But we are facing a wave of aging baby boomers who soon will be placing unprecedented service demands on our budget and we are facing the fact that our transportation system is collapsing under its own weight. We can't offer the false promise that our general fund can both meet existing responsibilities, with what we know is on the horizon, and also take on a whole new responsibility -- that of transportation. If there is anything that will turn a red state blue, it is the deception of that false promise. Virginians know the same dollar can't be spent twice, and they do not want to pit education or health care or public safety against transportation.

In the current economic expansion there are some general fund dollars that can be applied to specific, one-time transportation projects. These are dollars that accrue in a "hot" economy from corporate profits and investment returns of wealthier taxpayers. In the current expansion, they also have accrued from an exceptional housing market. But these dollars are the first to go when the economy turns south, as it does every 10 years.

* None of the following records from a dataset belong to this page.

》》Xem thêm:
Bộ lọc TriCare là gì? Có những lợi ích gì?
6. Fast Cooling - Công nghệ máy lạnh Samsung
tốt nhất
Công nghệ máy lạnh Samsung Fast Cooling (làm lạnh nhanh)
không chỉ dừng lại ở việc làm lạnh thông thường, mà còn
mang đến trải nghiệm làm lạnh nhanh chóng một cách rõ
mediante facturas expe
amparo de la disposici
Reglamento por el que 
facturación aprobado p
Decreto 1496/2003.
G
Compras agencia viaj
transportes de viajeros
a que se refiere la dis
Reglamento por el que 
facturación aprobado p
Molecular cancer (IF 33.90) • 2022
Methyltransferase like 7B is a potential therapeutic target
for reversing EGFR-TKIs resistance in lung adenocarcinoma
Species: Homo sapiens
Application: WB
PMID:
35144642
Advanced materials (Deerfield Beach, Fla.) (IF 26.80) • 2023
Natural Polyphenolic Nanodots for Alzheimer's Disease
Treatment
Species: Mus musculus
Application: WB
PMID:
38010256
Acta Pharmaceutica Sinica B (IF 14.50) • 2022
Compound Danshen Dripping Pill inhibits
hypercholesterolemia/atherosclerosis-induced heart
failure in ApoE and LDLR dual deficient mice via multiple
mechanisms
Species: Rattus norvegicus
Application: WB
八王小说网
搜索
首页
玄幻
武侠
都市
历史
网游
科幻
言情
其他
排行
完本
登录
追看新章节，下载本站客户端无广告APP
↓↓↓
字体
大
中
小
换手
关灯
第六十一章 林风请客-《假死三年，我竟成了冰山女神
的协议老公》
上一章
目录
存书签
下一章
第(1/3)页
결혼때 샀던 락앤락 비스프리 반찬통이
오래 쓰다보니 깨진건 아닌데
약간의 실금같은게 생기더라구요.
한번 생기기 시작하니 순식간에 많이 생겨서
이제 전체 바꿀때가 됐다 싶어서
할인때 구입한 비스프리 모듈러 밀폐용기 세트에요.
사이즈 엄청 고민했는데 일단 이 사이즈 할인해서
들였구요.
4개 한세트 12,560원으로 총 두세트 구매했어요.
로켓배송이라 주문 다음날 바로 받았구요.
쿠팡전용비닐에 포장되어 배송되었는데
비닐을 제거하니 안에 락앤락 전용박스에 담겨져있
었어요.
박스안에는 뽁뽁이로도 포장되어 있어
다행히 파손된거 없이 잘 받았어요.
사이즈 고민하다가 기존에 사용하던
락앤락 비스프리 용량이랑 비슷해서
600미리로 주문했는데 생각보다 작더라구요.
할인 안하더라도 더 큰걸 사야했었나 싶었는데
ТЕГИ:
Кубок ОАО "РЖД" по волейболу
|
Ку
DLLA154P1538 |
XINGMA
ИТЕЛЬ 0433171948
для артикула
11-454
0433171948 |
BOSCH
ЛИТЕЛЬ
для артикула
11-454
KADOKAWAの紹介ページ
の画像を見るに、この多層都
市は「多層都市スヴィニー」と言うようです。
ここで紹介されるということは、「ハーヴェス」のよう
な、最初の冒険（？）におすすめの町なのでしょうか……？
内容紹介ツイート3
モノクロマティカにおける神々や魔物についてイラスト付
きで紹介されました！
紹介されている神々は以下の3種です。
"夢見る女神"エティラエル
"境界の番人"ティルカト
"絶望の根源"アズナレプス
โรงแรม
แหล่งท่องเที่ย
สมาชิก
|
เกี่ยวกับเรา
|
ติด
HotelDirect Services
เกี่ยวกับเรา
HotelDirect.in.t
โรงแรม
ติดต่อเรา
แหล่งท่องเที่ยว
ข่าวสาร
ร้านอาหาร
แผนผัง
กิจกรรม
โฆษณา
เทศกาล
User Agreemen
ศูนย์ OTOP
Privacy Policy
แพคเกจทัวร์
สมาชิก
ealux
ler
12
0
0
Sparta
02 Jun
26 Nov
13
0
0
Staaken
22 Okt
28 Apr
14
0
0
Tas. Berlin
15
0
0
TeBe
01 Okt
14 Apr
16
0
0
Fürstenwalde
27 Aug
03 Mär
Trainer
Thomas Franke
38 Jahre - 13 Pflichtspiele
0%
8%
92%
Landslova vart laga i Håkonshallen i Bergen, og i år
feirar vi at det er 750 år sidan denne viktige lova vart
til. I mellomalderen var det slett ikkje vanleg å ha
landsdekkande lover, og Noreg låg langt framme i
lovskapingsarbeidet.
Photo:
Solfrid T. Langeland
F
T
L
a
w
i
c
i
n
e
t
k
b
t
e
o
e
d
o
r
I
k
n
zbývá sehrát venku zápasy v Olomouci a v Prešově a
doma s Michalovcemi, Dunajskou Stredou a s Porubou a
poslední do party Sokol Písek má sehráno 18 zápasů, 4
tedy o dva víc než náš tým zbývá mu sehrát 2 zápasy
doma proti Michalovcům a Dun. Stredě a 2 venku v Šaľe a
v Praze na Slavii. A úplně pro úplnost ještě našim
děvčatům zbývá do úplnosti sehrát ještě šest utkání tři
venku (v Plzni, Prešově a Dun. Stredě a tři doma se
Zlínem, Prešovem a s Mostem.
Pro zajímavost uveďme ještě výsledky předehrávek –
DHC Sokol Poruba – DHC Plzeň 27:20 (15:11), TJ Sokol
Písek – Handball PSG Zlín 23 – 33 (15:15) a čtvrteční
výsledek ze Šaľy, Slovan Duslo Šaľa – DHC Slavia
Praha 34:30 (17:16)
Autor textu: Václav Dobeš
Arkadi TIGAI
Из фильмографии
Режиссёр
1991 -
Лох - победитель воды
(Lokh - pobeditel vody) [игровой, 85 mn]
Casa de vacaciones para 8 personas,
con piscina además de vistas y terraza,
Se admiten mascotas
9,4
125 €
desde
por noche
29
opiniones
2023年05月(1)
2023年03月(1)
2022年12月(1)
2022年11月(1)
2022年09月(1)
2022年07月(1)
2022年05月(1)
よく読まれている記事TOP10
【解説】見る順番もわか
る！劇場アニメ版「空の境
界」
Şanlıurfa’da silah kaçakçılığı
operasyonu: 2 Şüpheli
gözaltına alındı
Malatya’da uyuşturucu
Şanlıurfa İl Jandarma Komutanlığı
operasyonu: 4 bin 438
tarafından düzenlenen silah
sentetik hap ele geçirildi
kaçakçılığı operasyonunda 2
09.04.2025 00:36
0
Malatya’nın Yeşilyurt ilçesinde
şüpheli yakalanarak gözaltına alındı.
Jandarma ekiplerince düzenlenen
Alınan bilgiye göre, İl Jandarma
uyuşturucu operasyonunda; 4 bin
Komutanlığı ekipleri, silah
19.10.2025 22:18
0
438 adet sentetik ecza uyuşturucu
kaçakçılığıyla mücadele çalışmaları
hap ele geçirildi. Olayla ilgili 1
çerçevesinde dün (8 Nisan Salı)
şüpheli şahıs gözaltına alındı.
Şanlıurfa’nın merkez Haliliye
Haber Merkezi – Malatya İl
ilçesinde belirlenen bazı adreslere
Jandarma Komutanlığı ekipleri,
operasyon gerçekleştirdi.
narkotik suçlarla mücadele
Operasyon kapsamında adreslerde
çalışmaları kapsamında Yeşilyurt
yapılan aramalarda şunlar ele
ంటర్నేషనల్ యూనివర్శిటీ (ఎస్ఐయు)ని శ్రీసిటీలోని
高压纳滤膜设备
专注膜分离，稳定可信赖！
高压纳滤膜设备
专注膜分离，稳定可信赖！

House members, Senate members, the governor, and numerous entities representing the state's business community and economic interests all agree on one thing -- that a minimum of a billion dollars a year in sustainable revenue is needed to cure Virginia's 21st-century transportation ills.

Sen. John H. Chichester

(Sen. Chichester is chairman of the Finance Committee and president pro tempore of the Senate of Virginia.)

Ferrara's rejoinder:

The problem of runaway taxes and spending in Virginia is even worse than suggested in your editorial. The state probably now suffers the most rapidly increasing taxes and spending in the nation.

In 2004, then Gov. Mark Warner argued that the state faced an intractable budget deficit, and proposed to fix it with a record tax increase of $1.1 billion in the first two years alone. The Republican House of Delegates produced a balanced budget that increased state spending by over 10% without any tax increase.

But the Senate Republican leadership responded with a bill to raise taxes by an extremist $3.9 billion in just the first two years, and insisted they would shut down the government unless their tax increase was passed.

This ultimately led the legislature to adopt a tax increase generating $1.4 billion in a two-year budget that increased state spending by 19%. Even with that increase, the state has since reported a surplus of $2 billion. This proves all the talk of a deficit was an egregious falsehood.

Now Democrat Gov. Tim Kaine has proposed a new budget for the next two years that would raise state spending another 16.6%, backed by a tax increase raising another billion a year. That would be a rise in state taxes and spending of 35.6% in four years. While the House of Delegates again opposes any tax increase, the badly confused Senate Republicans overwhelmingly support it.

Peter Ferrara

(Mr. Ferrara is president, Virginia Free Enterprise Fund and senior fellow, Institute for Policy Innovation.)

I read both and was struck by the almost stick-figure quality of each man's argument. Mrs. Leahy thought they were fine for someone who wasn't steeped in the debate. She's right, of course.

I am fascinated to see how the pro-tax side continually weaves and bobs to justify its desire for even more taxes against the backdrop of budgetary surpluses. I can only imagine what the next incarnation might be. At the same time, Peter does precious little to advance the no-hike cause, preferring instead to trot out shop-worn phrases like "extremist" to belittle the other side.

Compromise is looking more attractive all the time...if only to force each side to come up with new buzzwords.